### Exercise objective
Set down the lines below word for word, leaving out the pictures.
┄┄┄┄┄┄┄┄┄┄
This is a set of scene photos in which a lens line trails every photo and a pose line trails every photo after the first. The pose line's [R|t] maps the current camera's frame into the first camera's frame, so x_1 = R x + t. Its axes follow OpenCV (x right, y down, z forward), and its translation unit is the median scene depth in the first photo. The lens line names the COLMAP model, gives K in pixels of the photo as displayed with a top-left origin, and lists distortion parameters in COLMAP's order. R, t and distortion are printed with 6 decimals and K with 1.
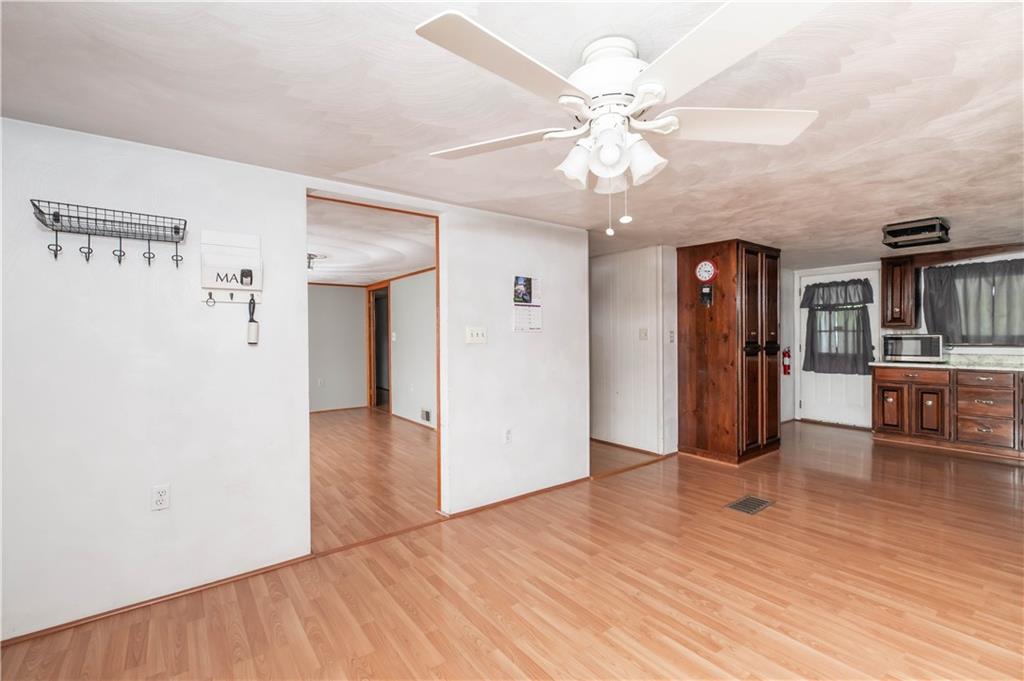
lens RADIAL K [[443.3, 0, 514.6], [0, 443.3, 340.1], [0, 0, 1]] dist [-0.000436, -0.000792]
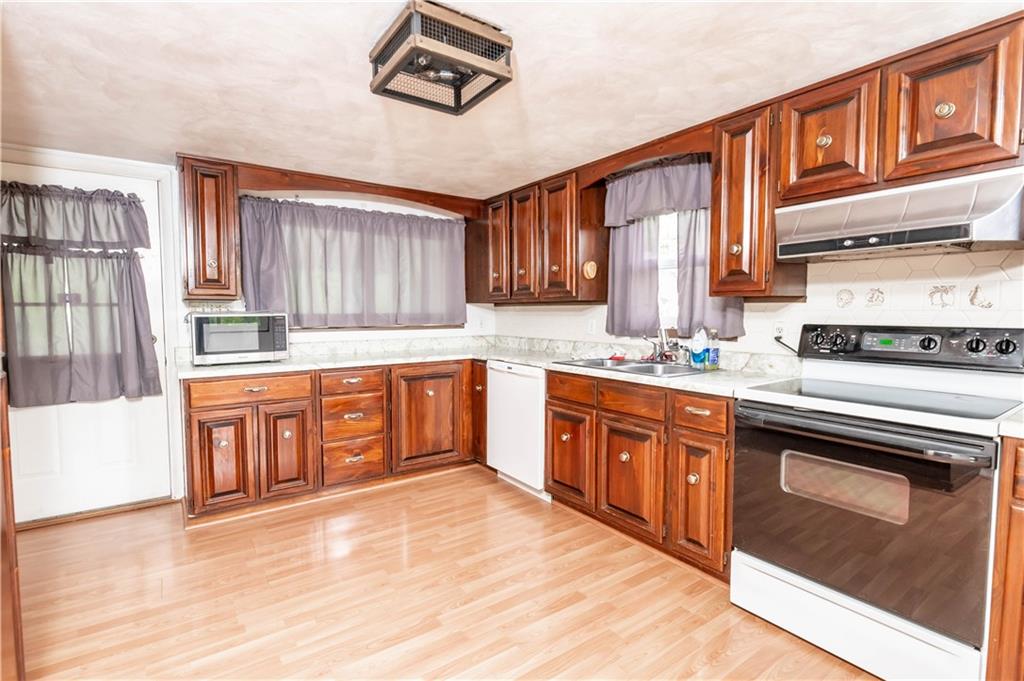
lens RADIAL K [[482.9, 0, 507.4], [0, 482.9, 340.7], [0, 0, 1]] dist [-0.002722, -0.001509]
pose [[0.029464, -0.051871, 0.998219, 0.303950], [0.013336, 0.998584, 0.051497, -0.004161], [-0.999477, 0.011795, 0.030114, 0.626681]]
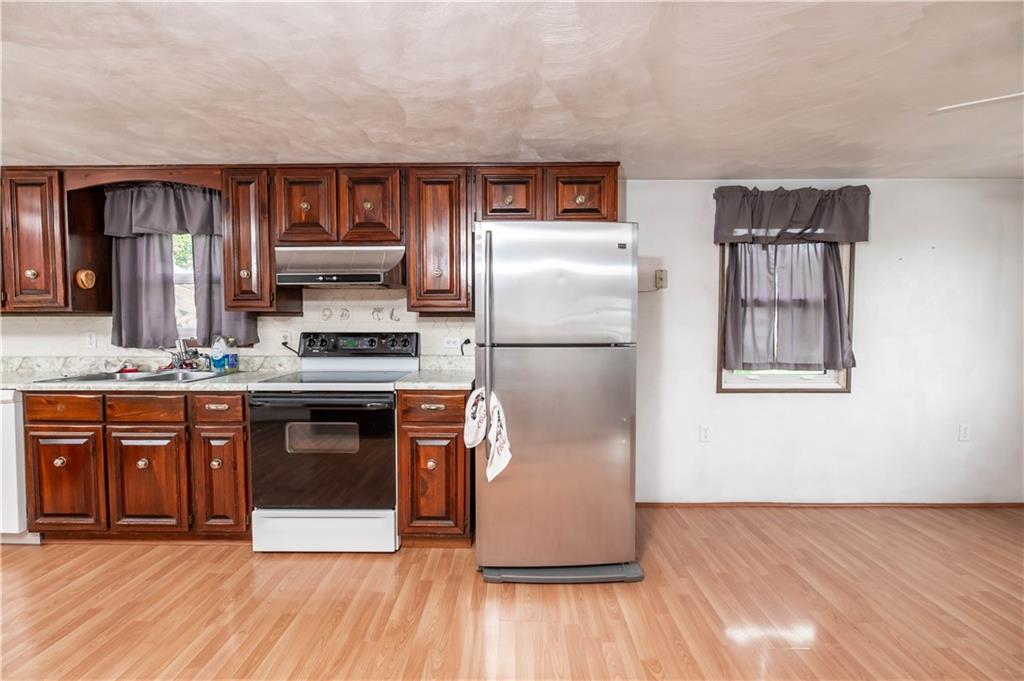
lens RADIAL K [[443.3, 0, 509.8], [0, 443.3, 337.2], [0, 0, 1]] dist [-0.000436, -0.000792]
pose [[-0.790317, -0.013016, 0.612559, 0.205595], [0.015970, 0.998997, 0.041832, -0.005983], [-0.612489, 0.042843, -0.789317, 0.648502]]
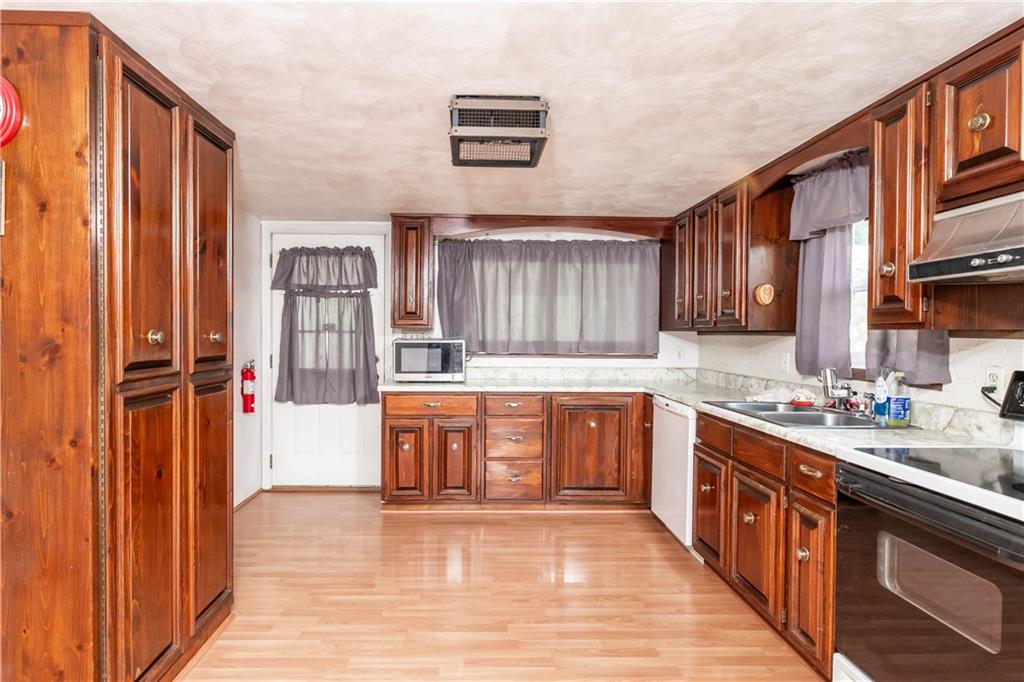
┄┄┄┄┄┄┄┄┄┄
### Result below
This is a set of scene photos in which a lens line trails every photo and a pose line trails every photo after the first. The pose line's [R|t] maps the current camera's frame into the first camera's frame, so x_1 = R x + t. Its axes follow OpenCV (x right, y down, z forward), and its translation unit is the median scene depth in the first photo. The lens line names the COLMAP model, gives K in pixels of the photo as displayed with a top-left origin, and lists distortion parameters in COLMAP's order. R, t and distortion are printed with 6 decimals and K with 1.
lens RADIAL K [[443.3, 0, 514.6], [0, 443.3, 340.1], [0, 0, 1]] dist [-0.000436, -0.000792]
lens RADIAL K [[482.9, 0, 507.4], [0, 482.9, 340.7], [0, 0, 1]] dist [-0.002722, -0.001509]
pose [[0.029464, -0.051871, 0.998219, 0.303950], [0.013336, 0.998584, 0.051497, -0.004161], [-0.999477, 0.011795, 0.030114, 0.626681]]
lens RADIAL K [[443.3, 0, 509.8], [0, 443.3, 337.2], [0, 0, 1]] dist [-0.000436, -0.000792]
pose [[-0.790317, -0.013016, 0.612559, 0.205595], [0.015970, 0.998997, 0.041832, -0.005983], [-0.612489, 0.042843, -0.789317, 0.648502]]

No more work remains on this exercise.